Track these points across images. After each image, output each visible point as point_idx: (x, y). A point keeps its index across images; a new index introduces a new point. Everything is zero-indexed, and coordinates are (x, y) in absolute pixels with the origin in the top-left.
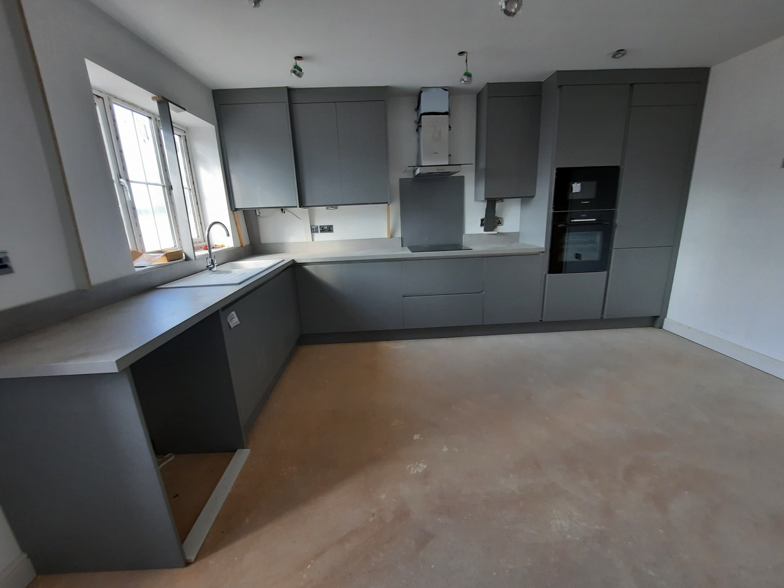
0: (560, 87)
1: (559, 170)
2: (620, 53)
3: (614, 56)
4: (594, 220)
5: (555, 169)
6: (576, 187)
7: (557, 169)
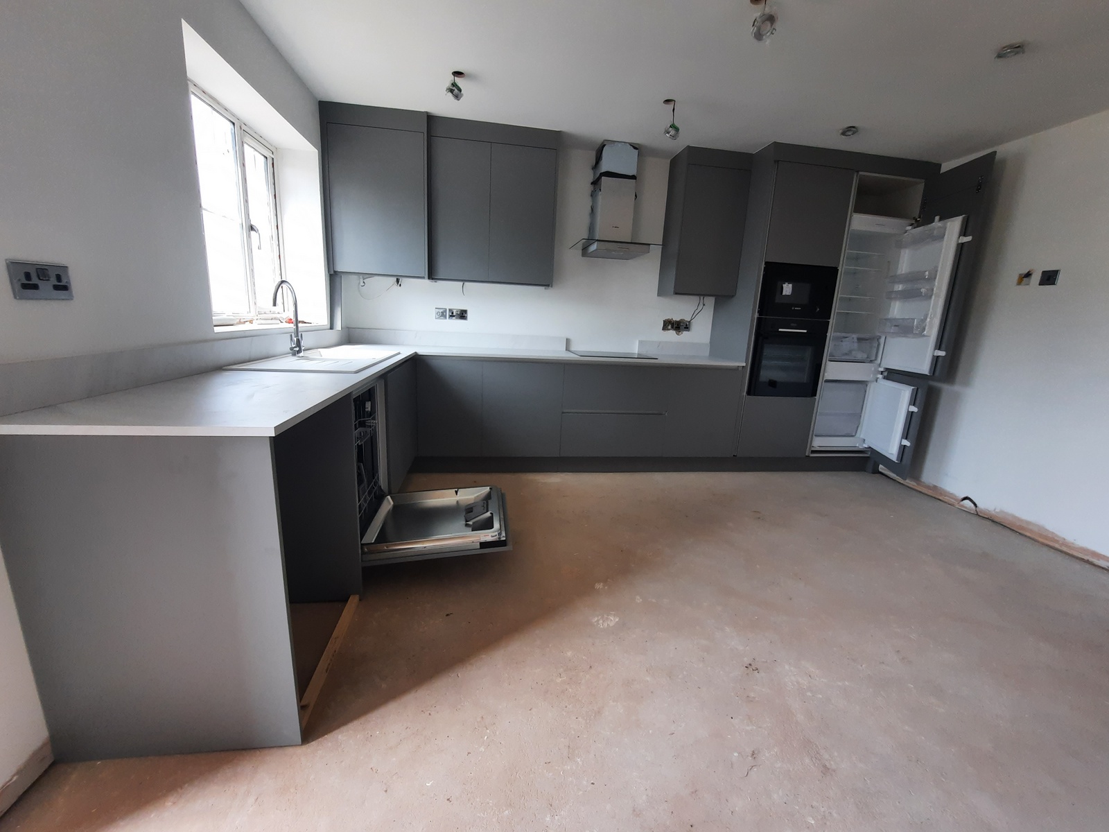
0: (777, 162)
1: (769, 265)
2: (850, 131)
3: (844, 133)
4: (805, 331)
5: (764, 263)
6: (787, 289)
7: (766, 263)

* _Exercise directions_: Copy every line of the items above, word for word, leaving out the pictures.

* _Solution for this exercise_:
Track these points across images. After each image, output each visible point as point_idx: (x, y). A point keeps its index across images; a new index introduces a new point. Everything is zero-indexed, and coordinates are (x, y) in absolute pixels with the origin in the top-left.
0: (560, 87)
1: (559, 170)
2: (620, 53)
3: (614, 56)
4: (594, 220)
5: (555, 169)
6: (576, 187)
7: (557, 169)
0: (777, 162)
1: (769, 265)
2: (850, 131)
3: (844, 133)
4: (805, 331)
5: (764, 263)
6: (787, 289)
7: (766, 263)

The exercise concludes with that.